Jesus expects us to be horrified at the thought of not forgiving and not seeking reconciliation. When the other slaves see what the unforgiving slave does, how he refuses to forgive the debt of his fellow slave and instead throws him into jail until he pays the debt, they are greatly grieved. The text says, It saddens them to the extreme. They can’t bear to see it. They complain about it to their master. The prayers of the faithful rise to God against false Christians who refuse to forgive, who seek vengeance instead of mercy and hold grudges without repentance. There are all sorts of sins that we need to bear with in the Church. All sorts of sins that we will commit against one another in our weakness. But as long as there is forgiveness, we remain the church, the unbroken body of Jesus, bound by His love and then by our love for one another. Forgiveness is the one thing we can never lose, because to lose forgiveness is to lose God Himself. Hold on to forgiveness, and you grasp hold on God with all His favor and all His blessing and everlasting life with Him and with all the faithful.
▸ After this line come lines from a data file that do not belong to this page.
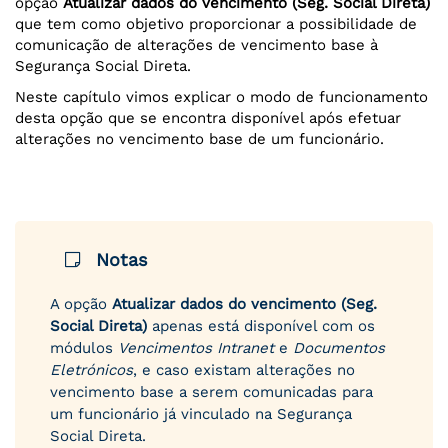
opção
Atualizar dados do vencimento (Seg. Social Direta)
que tem como objetivo proporcionar a possibilidade de
comunicação de alterações de vencimento base à
Segurança Social Direta.
Neste capítulo vimos explicar o modo de funcionamento
desta opção que se encontra disponível após efetuar
alterações no vencimento base de um funcionário.
Notas
A opção
Atualizar dados do vencimento (Seg.
Social Direta)
apenas está disponível com os
módulos
Vencimentos
Intranet
e
Documentos
Eletrónicos
, e caso existam alterações no
vencimento base a serem comunicadas para
um funcionário já vinculado na Segurança
Social Direta.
This is why you will, by God’s grace, always hear the words “mercy” and “forgiveness” and “Jesus’ blood,” and “the Lamb of God who takes away the sin of the world” ringing out constantly in this church and from this pulpit, from the heart. It is our greatest treasure. He who says he has no sin deceives himself and the truth is not in him. But he who confesses his sin, God who is faithful and just will forgive his sin and cleanse him from all unrighteousness. In this is love, not that we loved God, but that He loved us and gave His Son to be the payment for our sins. Brethren, if God has so loved us, we also should love one another. In the name of Jesus. Amen.